А символом Дудуток стал ветряк, который Будинас с какими-то авантюрными приключениями приволок из Гомельской области. И про который с полным основанием можно сказать: «Вас тут не стояло». Ну не было никогда на Птичи ветряных мельниц! Я знаю многих скептиков, которые возражали против такого «искажения исторической правды». Но сегодня я слышу совершенно иные речи. Залезает экскурсант на самую верхотуру, обозревает дали и восхищенно произносит:
— Да, умели предки ставить! Умели место выбрать! Нынешним слабо...
3
Приехал из Москвы и узнал, что Будинас уволил с работы замечательного фотографа, который очень много делал для налаживания производства ценных и защищенных бумаг — тогдашнего нашего «кормящего промысла». И уволил за то, что тот приехал на работу на недавно купленном «Мерседесе». Будинас осмотрел машину, узнал, почем она обошлась, видимо, поделил в уме эту сумму на зарплату фотографа и немедленно издал приказ.
Я заскочил к нему в кабинет и заорал:
— Что ты наделал! Это же наш самый ценный работник! Как ты можешь вредить собственному предприятию! Ты же директор!
А Будинас важно ответил:
— Я не директор — я хозяин.
Виктор Станкевич
Очередной день рождения Будинаса, 18 февраля какого-то года, с размахом отмечали в Дудутках. Народу собралось много. Бражничали в музее.
В самый разгар застолья пьющий только пиво якобы американский журналист Питер (род его истинных занятий так никто и не определил) с подружкой-француженкой Мишель отправились париться. К слову сказать, баня от музея находилась в полутора километрах.
Через какое-то непродолжительное время к музею прибежала не вполне одетая, лишь в наброшенной шубке, Мишель с сообщением, что баня горит. Раздались крики гостей: «Пожар!», началась суматоха. Наиболее решительные и стойкие кинулись к бане.
Огонь тушили азартно, пока не поняли, что это абсолютно бесполезно — перегородки под обшивкой уже пылали, как угли. Борьбу с огнем решили прекратить. Успели только снять столешницу подвесного стола и подвесные сидения. Очень скоро баня превратилась в огромный костер.
Послали за водкой. Наполнили стаканы. Выпили, завороженно глядя на огонь. Баню, конечно, жалко, но зрелище было потрясающее!

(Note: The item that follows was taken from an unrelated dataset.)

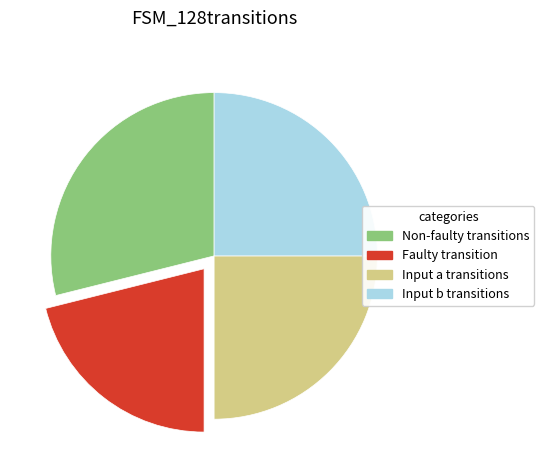

Is there a majority slice in this chart?

No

Вдруг, в этой полной тишине, нарушаемой лишь треском горящего дерева, к Будинасу подошел сторож бани (кажется, Гришка), отвечавший как раз за ее сохранность. Он поднял стакан водки и торжественно произнес: «С днем рождения, Евгений Доминикович!».
Встреча в администрации
Будинасу позарез нужно было встретиться с важным чиновником, который делал жизнь «Полифакта» невыносимой. После многочисленных обращений чиновник согласился его принять, обозначив, что отводит на встречу ровно четыре минуты.
Как только Будинас зашел в кабинет, чиновник, даже не поздоровавшись, начал крыть на чем свет стоит и «Полифакт», и Будинаса, и все, что с ними связано. Орал, не прерываясь ни на секунду.
Какое-то время Будинас постоял, послушал. Потом развернулся к выходу.
— Куда? — аж взвился чиновник.
— Четыре минуты истекли, — Будинас постучал по циферблату часов. — А ты — козел вонючий.
И вышел из кабинета.
Чиновник нагнал Будинаса уже на лестнице, едва упросил вернуться в кабинет, даже достал из сейфа бутылку коньяка. Проговорили они добрых полчаса.
Жаль, пользы от этой встречи для «Полифакта» не было никакой.
Сергей Сергачев
При всей демонстрации Будинасом своей жизненной прожженности и ушлости, при всех его способностях, как ему казалось, разбираться в специфике и тонкостях многих профессий, он мог поразить и своей невероятной наивностью. Вот один из примеров.
Когда «Дудутки» начали превращаться в нечто реальное, рабочие приступили к обустройству родника на берегу Птичи. Им все объяснили, завезли необходимые материалы. Но вдруг я вижу, что кладку подпорной стенки начали неправильно: камни не выбирают, а используют те, что первыми под руку подвернулись. В итоге камни из плоскости подпорной стенки торчат, как попало; одним словом, не конструктивно, а потому и некрасиво. Я предложил мастерам, пока есть возможность, первые ряды разобрать и переделать, объяснил, как именно. Они согласно покивали головами, и на этом я успокоенный уехал.
Вопли и крики Будинаса я услыхал издали, когда через несколько дней приехал в будущие «Дудутки». Ругал Будинас все на свете: и камни, и стенку, и родник, и рабочих, и погоду, причем, многократно и в разной последовательности. Каково же было мое удивление, когда выяснилось, что источник его невероятно тяжких страданий не кто иной, как я.